I have been using a bypass oil filter on vehicles for over 40 years. I have looked for a location to install a bypass filter under the hood of my 2002 es300. Need about 4 1/4" X 7 1/8", which is about the size of a roll of toilet paper.

Has anyone ideas/pictures for a location?

Posted
I have been using a bypass oil filter on vehicles for over 40 years. I have looked for a location to install a bypass filter under the hood of my 2002 es300. Need about 4 1/4" X 7 1/8", which is about the size of a roll of toilet paper.

Has anyone ideas/pictures for a location?

I asked myself the samething 4 years ago for the same reaso. I figured I would have to design a bracket off the rad or frame. Either up front or underneath.

I will bump it since I would also like to know.

  • 2 weeks later...
Posted

Anywhere! There's always room!

OilFilterRelocator-1.jpg

That's how I did mine. on my 3vz-fe.

What kind of bypass filter did you use - brand/model? Evidentally there is more room under your hood than mine.

Since my first post I have made a bracket that fits between the radiator & engine. The bracket will fasten down without any holes being drilled. The adapter is a perma-cool and also installs without any holes being drilled. I have one or two welds to make to the bracket. This should be done in a week. Everything is tight and there is only one place to install an upright filter (at least in a 02 es300).

- - - -

• _REQUIRED ACTIONS_
A – In the bypass filter thread, copy out the passage from "I asked myself" up to and including "front or underneath.", renaming "bracket" as "mount".
B – Answer these questions from the bypass filter thread:
(i) For how many years has the first poster been using a bypass oil filter on vehicles?
(ii) What brand is the adapter mentioned in the final post?
(iii) Between which two parts does the bracket from the final post fit?
The rows that follow are not needed for either task.

• _RECORDS_
- - - -

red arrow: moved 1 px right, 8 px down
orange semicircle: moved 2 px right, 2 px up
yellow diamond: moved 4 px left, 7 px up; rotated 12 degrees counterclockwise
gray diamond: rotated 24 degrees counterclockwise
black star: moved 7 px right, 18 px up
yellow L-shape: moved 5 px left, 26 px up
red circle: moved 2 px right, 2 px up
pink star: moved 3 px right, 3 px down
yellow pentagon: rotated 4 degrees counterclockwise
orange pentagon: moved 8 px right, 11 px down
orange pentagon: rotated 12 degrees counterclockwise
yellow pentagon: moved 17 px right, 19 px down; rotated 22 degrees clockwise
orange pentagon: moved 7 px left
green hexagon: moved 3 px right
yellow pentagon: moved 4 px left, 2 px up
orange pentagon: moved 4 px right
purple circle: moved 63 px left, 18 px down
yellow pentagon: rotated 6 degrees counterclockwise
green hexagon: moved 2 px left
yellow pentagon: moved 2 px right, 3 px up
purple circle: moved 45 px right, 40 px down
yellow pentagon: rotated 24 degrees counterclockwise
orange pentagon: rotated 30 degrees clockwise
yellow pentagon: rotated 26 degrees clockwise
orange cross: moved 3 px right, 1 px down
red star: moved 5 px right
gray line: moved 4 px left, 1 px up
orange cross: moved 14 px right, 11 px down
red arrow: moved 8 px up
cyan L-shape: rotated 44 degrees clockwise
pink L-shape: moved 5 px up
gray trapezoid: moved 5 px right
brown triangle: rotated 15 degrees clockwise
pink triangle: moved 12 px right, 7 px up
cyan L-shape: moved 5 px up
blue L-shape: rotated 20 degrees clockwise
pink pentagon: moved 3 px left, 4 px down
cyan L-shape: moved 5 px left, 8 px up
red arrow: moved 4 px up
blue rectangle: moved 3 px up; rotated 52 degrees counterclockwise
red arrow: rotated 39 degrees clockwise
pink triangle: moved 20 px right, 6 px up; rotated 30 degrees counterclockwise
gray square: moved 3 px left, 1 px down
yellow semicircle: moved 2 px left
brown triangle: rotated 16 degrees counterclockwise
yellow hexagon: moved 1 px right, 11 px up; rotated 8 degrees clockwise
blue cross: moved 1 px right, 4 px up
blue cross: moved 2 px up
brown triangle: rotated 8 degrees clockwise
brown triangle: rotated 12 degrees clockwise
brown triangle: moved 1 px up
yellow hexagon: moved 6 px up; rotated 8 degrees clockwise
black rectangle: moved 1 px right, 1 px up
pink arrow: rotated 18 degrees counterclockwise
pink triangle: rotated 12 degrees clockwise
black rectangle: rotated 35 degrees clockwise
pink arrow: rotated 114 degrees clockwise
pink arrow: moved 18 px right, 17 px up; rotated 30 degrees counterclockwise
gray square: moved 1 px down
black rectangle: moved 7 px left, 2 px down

- - - -

• _TASK-BY-TASK RESULTS_
A –
I asked myself the samething 4 years ago for the same reaso. I figured I would have to design a mount off the rad or frame. Either up front or underneath.

B –
(i) Over 40 years.
(ii) Perma-cool.
(iii) The radiator and the engine.